In un paese in cui erano già evidenti i segni della crisi economica, l’attacco portato al mondo dell’immigrazione fu ampio e articolato. Proprio nei giorni della rivolta di Rosarno l’allora ministro dell’istruzione Gelmini diramò la circolare che imponeva il tetto del trenta per cento agli alunni di origine straniera nelle classi delle scuole italiane. E poco tempo prima il “pacchetto sicurezza” varato dall’allora ministro dell’interno Maroni apriva a una delle pratiche più pericolose in tema di sicurezza pubblica: la denuncia degli stranieri irregolari nei servizi di pronto soccorso. Fermiamoci solo a queste due disposizioni, che riguardavano due settori sociali decisivi e strategici come la scuola e la sanità. La risposta degli addetti ai lavori, degli immigrati, dei solidali fu ancora più ampia dell’offensiva governativa, fino a rendere sostanzialmente inapplicabile la circolare Gelmini e costringendo il ministro dell’interno a modificare la proposta iniziale del pacchetto sicurezza sulla denuncia al pronto soccorso. Sembra un secolo fa, ma sono passati pochissimi anni. La capacità di costruire alleanze sociali legate a questioni concrete rappresenta il lascito migliore di quella stagione. Nonostante il razzismo di stato e di strada (la strage di Castel Volturno è stata giustamente giudicata dai tribunali con le aggravanti delle motivazioni razziali), l’impoverimento di massa, i tagli alle spese sociali, una miriade di soggetti diversi fu in grado di imporre un’agenda politica alternativa a quella immaginata dal governo: infermieri, medici, insegnanti, presidi, attivisti, gli stessi immigrati seppero giocare una partita intelligente.

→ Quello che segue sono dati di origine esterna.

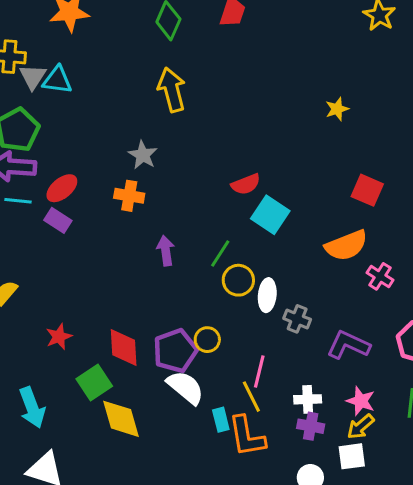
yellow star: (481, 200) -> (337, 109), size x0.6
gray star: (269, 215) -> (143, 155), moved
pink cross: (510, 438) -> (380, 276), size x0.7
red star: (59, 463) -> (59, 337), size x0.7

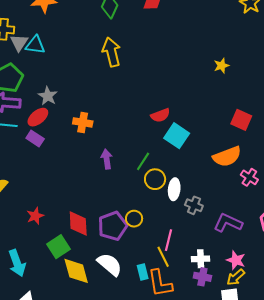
gray star: (143, 155) -> (48, 96), moved
white semicircle: (185, 387) -> (110, 264), moved

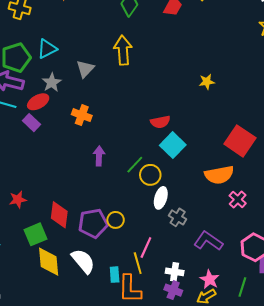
gray triangle: (19, 43) -> (85, 69), moved
cyan triangle: (35, 45) -> (47, 49), moved, turned -45
yellow star: (222, 66) -> (207, 82), moved
red square: (241, 120) -> (240, 141), size x1.4
yellow circle: (155, 179) -> (150, 175), moved

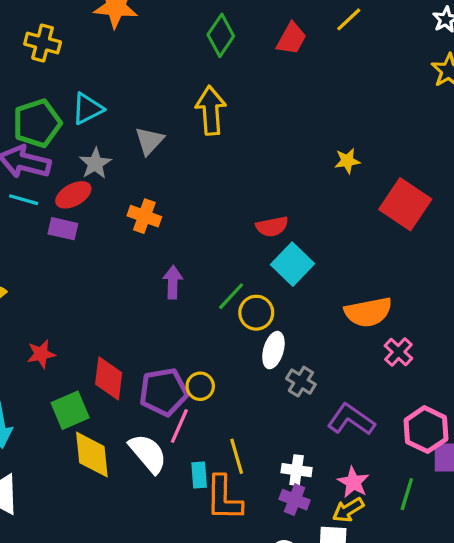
purple rectangle: (32, 123) -> (63, 229), turned -30
red square: (240, 141) -> (405, 204), moved
pink line: (146, 248) -> (179, 426), moved

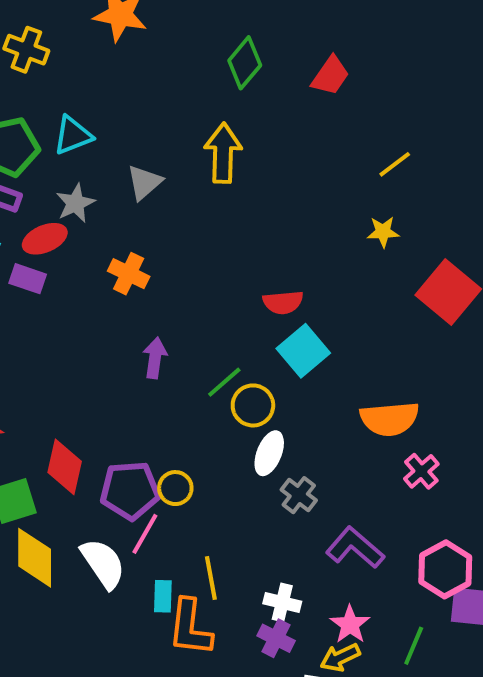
yellow line: (349, 19) -> (395, 164), moved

Oggi ci troviamo di fronte un contesto ulteriormente radicalizzato, ma tale radicalizzazione non è legata solo al razzismo contro gli stranieri, come sembrerebbe in apparenza. Il recente decreto Salvini su migrazioni e sicurezza, per esempio, contiene nella parte riguardante la criminalità organizzata una serie di disposizioni che sono pensate esplicitamente per attaccare i movimenti per il diritto all’abitare e l’universo delle occupazioni di immobili a scopo abitativo, che notoriamente sono composte da cittadini italiani e stranieri, insieme. Il decreto Salvini su immigrazione e sicurezza è stato anticipato, in questa direzione, da una circolare indirizzata ai prefetti firmata, il 1 settembre 2018, dal Capo di gabinetto del ministro Piantedosi. Il documento specifica punto per punto le indicazioni che i prefetti devono rispettare al fine di procedere, in sostanza, il più rapidamente possibile col massimo numero di sgomberi, senza soffermarsi sulle conseguenze sociali di tali sgomberi e, con poche eccezioni, sul destino delle persone che inevitabilmente rimarranno senza casa, italiane o straniere che siano.
Lo scenario attuale si configura ancora più che in passato come un attacco alle fasce più deboli della popolazione. Non si intravede però ancora una risposta all’altezza della situazione.